Взрослый — это тот, кто продолжает верить
Мы пригласили психолога Ирину Млодик в гости в студию, чтобы вместе разобраться в том, кто такой взрослый человек, есть ли возраст у страны и как, будучи взрослым, удерживать баланс между прошлым (родителями) и будущим (детьми).
Вера
Взрослый — это тот, кто продолжает верить.

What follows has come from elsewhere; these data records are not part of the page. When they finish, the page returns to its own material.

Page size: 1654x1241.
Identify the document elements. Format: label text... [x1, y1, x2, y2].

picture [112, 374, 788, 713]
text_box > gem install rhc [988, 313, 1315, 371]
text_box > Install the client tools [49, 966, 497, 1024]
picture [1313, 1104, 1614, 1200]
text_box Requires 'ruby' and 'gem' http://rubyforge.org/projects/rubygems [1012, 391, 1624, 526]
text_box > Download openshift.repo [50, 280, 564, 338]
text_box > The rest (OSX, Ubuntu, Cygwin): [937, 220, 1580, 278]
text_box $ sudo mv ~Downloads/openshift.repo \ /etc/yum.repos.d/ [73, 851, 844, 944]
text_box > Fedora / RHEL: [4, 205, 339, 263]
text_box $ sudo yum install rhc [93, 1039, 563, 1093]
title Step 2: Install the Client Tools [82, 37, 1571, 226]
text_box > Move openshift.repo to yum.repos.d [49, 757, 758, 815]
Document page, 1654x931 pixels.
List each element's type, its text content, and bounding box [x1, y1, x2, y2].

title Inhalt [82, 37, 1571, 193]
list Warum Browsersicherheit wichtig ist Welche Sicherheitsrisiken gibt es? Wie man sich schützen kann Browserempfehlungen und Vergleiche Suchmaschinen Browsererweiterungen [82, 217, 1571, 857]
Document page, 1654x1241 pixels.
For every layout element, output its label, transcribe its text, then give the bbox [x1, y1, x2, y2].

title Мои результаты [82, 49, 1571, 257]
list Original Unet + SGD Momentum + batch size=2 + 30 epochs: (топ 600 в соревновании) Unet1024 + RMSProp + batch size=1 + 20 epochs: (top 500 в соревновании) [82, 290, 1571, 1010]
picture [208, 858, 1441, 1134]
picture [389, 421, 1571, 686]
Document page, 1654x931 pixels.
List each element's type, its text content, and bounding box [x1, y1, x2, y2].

В своего ребенка или свой проект. Даже если все рушится или не получается, говорит: «Прекрасная идея, она должна выстрелить. Не сегодня, так через год». Иногда, конечно, нужно посмотреть со стороны и признать, что идея не востребована, не работает. И тогда вера может звучать так: «Мы этот проект сворачиваем, но можем начать другой. Возможно, мы неправильно выбрали аудиторию, стратегию или еще что-то». Это вера в то, что сотворенное мной может быть жизнеспособным, нужным и приносить людям пользу. Задача родителя — верить в своего ребенка, что бывает очень трудно сделать, например, когда он в подростковом возрасте ищет себя не там, где бы нам хотелось. Тогда мы перестаем верить, и это становится для ребенка не опорным. Зрячая вера значит, что мы пробуем узнать своего ребенка. Мы можем знать свою «пятилетку», а в ее десять лет отвлечься на работу, и кто она пятнадцатилетняя, уже понятия не иметь, а к ее двадцати — будто вовсе не быть знакомыми. У нас может быть взгляд через призму тревоги или вины по отношению к ребенку, и тогда мы реального ребенка не видим. Когда мы разговариваем про ребенка — с подругами, мужьями, бабушками, дедушками, учителями или какими-то другими людьми, — у нас создается более объемный образ. Вера состоит в том, чтобы мы видели объем. Если в какой-то момент ребенок не справляется (не с тем дружит или не то делает), мы помним, что у него есть любопытство, ум, отвага — какие-то другие качества, которые помогут преодолеть ему эти сложности. Когда есть несчастие, тревожный родитель видит только его, а не весь объем ресурсов ребенка. Но ведь дети нуждаются в отражении в том числе. А когда мы в своей тревоге отражаем только «Петя, ты опять?!», Петя думает: «И правда, что я за человек такой странный, все у меня плохо». И мы не отражаем ему того, что он творческий человек: «Возможно, ты ищешь себя» или «У тебя сейчас такое время, когда тебе хочется попробовать и то, и другое, попасть в то место, где ты был бы собой». Но это же так тревожно, по этом у мы скорее обозначаем это как «Все плохо. Надо скорее что-то делать!» — и начинаем вмешиваться, мешая Пете пройти нормальный путь собственной внутренней эволюции, вырасти. Вместо этого он вынужден тратить кучу своих сил на борьбу с нами, говоря: «Мама, не лезь!», «Папа, не трогай, дай я попробую сам!»
Тревога
Наша задача — как-то обходиться со своей родительской тревогой, аккуратно спрашивать у ребенка: «Ну как ты?» И ждать хороших новостей. А ребенок нам говорит: «Мама, я в депрессии. Я не знаю, я себя не нашел». И тут самое сложное — не бросаться ребенка спасать. Депрессия, особенно у 20-летних, — естественный момент, он пробует себя и в том, и в этом, где-то у него не получается, и происходят неудачи. Быть взрослым родителем — это выдерживать очень много чувств по поводу детей, проектов и того, как все идет. Если мы не выдерживаем тревогу, мы хотим быстренько слепить из этого что-то благополучное. Когда это касается стартапов и проектов, мы иногда принимаем неправильные решения, чтобы побыстрее все получилось. Ищем «волшебное» решение. К нам приходит «полумошенник-полупартнер» и обещает золотые горы, и мы ему верим, потому что не хотим испытывать тревогу, а в результате все рушится. Так и с ребенком: хочется, чтобы он быстрее «встал на ноги», поступил в хороший вуз, нашел достойную работу и завел семью. Хочется, чтобы все было по накатанной, потому что тогда мы можем не испытывать тревогу и сказать: «Отлично, я все сделал замечательно». Но это не про них, это про нас.